I've traveled NE Oklahoma to Detroit area in winter at least 50 times in the past 35 years, and some winter trips as far east as Cleveland. I've had "we need to stop and wait this out" weather no more than five trips.
Weather can be clear, sunny and cold, or warmer and wet. "Wet" can be blizzards anywhere along your route, but from St Louis to the west and south freezing rain (ice storms) is more common.
Frequency of winter storms across the plains, where Gulf air has to push into Continental Arctic air masses might be once per 6-8 weeks in the north, to once a week in the south, closer to the Gulf. Duration is a day or two.
Eastern part of your trip is a different problem. You get lake effect snows until the lakes freeze over, some years that's never, and seldom earlier than than January. Problem areas are west of Lake Michigan (SW Michigan, northern Indiana, NE Illinois, a problem if you are going to Chicago before heading south), and from Toledo on east (Ohio, Pennsylvania, New York) for snows off Lake Erie and Lake Ontario. You might see small lake effect snows almost daily as air masses move west to east, picking up heat and moisture over the water. You'll get big lake effect snows as major frontal systems come across, 2-3 week intervals, when heat from the lakes reinforces that from Gulf air masses.
Travel options include going all the way west on I-90 and I-80 to I-35; taking 8-90 to I-55 out of Chicago to St Louis, then crossing on I-70 to I-35, or taking I-44 all the way to OKC; dropping down to I-40 on I-57 from Chicago, then I-40 to OKC; dropping down to I-40 early using I-71 out to Cleveland to Louisville, then I-65 to Nashville.
I mention all these routes, no more than one day's difference in travel time among them, because that flexibility is the reason I'm batting 90% on avoiding bad weather across that part of the country. I check the forecast for the next few days, and choose the route that avoids the problem areas. I've a handful of additional routes using the US Highways and state highways in Kansas, Missouri, Illinois and Indiana, but in winter, with a RV, you are better staying on the Interstates, they get cleared sooner and more often and you'll find services open.
I do not often go the "get south quickly" because the I-40 corridor gets bad winter weather more often than the northern routes.

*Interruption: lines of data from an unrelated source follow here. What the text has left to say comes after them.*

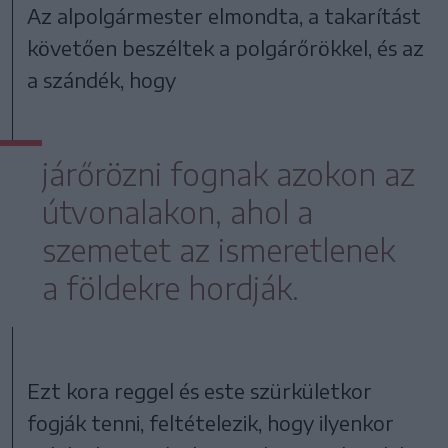
Az alpolgármester elmondta, a takarítást
követően beszéltek a polgárőrökkel, és az
a szándék, hogy
járőrözni fognak azokon az
útvonalakon, ahol a
szemetet az ismeretlenek
a földekre hordják.
Ezt kora reggel és este szürkületkor
fogják tenni, feltételezik, hogy ilyenkor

The heat and moisture for the winter storms comes from the Gulf of Mexico, and it reaches Tennessee and Arkansas more often than it reaches Illinois, Iowa and Kansas. The northern routes are more often clear and dry, but also can be bitterly cold when the weather is clear.
There are no "sudden" winter storms across plains and corn belt routes, in the sense of coming up unpredicted. Major air mass movements are needed to produce the storms, predictability is 3-4 days, but timing is not precise, can be 6-12 hours off anywhere along the path. Much like predicting hurricanes.
"Sudden" storms, i.e. for which you have no long term predictions, are more common along the southern corridors: I-40, I-30, I-20. Forecasts are still at least 2-3 days, but a system can fail to push as far north as expected, and bad weather doesn't show up, or it comes further than forecast and a place that was supposed to be clear gets rain, freezing rain, or snow. Also, it is hard to predict form of precipitation in these air mixes, a warm front supposed to produce drizzle can get cold air under it and produce unexpected sleet.
East of Toledo, I can't help you with alternate routes, I don't have the travel experience there. I don't even pay much attention to the weather forecasts, since I don't have anybody living there.